##### Extracted material #####

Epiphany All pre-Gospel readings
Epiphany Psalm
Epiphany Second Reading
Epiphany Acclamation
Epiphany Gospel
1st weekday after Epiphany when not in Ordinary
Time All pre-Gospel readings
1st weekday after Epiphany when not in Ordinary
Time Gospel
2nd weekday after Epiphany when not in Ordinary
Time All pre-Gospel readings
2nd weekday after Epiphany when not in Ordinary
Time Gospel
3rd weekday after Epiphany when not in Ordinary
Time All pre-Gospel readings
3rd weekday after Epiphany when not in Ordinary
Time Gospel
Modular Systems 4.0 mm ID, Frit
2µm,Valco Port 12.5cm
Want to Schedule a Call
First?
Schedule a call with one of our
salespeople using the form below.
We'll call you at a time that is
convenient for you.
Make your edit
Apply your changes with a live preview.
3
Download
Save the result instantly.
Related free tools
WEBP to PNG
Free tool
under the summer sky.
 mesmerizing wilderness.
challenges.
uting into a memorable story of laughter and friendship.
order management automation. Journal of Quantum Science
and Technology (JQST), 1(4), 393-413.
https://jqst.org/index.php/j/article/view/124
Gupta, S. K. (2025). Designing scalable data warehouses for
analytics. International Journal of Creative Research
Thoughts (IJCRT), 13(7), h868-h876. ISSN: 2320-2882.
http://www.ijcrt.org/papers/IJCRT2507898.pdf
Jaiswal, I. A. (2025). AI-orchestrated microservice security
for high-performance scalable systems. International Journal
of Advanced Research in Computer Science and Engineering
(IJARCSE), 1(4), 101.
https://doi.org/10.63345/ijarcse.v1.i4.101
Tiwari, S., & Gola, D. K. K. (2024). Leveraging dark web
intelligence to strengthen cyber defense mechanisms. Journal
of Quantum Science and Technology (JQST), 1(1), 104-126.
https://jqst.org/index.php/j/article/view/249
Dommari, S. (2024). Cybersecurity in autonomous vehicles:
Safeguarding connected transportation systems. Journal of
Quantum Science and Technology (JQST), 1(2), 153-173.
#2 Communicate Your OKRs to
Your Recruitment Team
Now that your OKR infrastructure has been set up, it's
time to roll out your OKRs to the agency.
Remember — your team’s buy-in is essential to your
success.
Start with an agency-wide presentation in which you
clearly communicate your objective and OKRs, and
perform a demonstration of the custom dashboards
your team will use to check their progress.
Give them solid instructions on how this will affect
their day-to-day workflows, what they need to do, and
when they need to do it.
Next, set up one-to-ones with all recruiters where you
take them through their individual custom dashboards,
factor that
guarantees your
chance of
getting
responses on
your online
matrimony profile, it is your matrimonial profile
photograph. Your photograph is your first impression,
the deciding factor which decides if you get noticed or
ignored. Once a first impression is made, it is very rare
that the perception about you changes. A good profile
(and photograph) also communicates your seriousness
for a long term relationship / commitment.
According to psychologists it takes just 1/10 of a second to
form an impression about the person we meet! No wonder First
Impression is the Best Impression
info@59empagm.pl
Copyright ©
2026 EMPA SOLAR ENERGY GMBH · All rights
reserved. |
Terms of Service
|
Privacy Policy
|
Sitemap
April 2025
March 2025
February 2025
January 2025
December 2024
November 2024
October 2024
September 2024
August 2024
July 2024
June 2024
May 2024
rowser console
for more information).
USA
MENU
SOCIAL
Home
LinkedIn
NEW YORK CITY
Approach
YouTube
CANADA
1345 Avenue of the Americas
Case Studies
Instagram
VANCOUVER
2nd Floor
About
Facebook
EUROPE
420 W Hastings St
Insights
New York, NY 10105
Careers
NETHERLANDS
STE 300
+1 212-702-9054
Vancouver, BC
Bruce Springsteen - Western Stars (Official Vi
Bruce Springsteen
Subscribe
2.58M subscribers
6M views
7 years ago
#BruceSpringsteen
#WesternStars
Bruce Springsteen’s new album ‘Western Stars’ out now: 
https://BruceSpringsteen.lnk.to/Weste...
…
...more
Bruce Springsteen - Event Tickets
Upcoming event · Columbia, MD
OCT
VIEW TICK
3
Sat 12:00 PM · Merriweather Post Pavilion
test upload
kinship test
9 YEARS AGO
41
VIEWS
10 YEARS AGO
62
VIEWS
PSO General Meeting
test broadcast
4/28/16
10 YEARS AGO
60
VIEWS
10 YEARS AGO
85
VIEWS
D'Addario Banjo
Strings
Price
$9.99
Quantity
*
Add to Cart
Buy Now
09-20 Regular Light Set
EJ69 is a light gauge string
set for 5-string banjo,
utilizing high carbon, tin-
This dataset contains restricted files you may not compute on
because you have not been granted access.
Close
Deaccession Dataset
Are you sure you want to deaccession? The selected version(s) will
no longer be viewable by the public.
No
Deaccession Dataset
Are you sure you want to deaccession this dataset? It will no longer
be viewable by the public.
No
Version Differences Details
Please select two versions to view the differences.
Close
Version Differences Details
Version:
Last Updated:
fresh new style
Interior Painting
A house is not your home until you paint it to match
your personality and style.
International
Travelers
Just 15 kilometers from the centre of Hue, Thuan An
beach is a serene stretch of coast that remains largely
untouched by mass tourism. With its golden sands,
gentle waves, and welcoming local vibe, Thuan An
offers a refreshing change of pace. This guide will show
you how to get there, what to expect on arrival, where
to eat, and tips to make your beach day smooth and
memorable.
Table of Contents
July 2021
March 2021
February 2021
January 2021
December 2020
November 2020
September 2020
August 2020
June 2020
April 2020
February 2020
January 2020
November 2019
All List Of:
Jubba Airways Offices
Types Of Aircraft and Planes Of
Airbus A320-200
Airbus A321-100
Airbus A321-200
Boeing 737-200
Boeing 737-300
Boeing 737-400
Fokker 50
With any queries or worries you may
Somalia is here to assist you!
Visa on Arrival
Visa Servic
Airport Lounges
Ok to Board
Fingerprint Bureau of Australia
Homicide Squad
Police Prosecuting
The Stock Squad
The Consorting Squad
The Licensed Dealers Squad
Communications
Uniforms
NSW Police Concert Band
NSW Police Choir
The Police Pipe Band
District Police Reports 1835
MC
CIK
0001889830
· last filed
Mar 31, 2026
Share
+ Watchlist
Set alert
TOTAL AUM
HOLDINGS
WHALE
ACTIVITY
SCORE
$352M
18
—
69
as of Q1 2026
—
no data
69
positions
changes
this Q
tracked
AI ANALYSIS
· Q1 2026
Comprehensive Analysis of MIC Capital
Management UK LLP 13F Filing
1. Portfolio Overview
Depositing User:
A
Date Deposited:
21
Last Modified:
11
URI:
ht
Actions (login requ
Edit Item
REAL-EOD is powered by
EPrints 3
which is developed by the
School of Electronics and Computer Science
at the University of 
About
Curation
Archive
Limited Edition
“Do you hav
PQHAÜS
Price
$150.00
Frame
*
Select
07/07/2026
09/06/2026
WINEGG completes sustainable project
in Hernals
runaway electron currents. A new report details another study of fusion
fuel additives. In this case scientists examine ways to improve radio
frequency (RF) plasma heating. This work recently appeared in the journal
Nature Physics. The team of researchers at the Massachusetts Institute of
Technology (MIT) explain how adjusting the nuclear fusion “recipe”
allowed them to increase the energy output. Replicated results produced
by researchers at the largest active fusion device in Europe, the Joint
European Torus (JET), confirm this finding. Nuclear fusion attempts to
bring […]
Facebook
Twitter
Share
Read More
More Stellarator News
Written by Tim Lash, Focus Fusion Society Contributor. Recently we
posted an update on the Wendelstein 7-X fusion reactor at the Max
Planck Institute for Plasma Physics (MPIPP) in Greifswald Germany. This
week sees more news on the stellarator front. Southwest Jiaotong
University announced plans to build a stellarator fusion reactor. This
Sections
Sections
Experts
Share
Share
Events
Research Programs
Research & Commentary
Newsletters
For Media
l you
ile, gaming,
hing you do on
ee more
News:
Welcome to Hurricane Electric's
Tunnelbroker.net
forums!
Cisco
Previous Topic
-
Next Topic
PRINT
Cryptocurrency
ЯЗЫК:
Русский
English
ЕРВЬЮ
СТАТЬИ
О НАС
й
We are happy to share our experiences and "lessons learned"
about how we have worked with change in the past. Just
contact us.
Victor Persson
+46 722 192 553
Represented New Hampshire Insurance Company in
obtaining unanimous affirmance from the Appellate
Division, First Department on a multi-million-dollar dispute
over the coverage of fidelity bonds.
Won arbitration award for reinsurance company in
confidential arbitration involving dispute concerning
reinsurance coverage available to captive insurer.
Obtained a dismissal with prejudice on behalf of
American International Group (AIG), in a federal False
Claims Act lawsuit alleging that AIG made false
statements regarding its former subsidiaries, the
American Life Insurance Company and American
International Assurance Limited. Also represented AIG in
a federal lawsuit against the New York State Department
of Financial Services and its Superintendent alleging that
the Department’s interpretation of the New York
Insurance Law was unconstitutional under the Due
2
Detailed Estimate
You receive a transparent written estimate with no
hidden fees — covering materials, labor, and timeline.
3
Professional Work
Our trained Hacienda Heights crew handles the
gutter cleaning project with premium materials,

#####

Directive
Reproduce the lines of the items from their beginning up to and including the line with "Make your edit", swapping "salespeople" for "sales representatives" and leaving everything else unchanged.

The answer
Epiphany All pre-Gospel readings
Epiphany Psalm
Epiphany Second Reading
Epiphany Acclamation
Epiphany Gospel
1st weekday after Epiphany when not in Ordinary
Time All pre-Gospel readings
1st weekday after Epiphany when not in Ordinary
Time Gospel
2nd weekday after Epiphany when not in Ordinary
Time All pre-Gospel readings
2nd weekday after Epiphany when not in Ordinary
Time Gospel
3rd weekday after Epiphany when not in Ordinary
Time All pre-Gospel readings
3rd weekday after Epiphany when not in Ordinary
Time Gospel
Modular Systems 4.0 mm ID, Frit
2µm,Valco Port 12.5cm
Want to Schedule a Call
First?
Schedule a call with one of our
sales representatives using the form below.
We'll call you at a time that is
convenient for you.
Make your edit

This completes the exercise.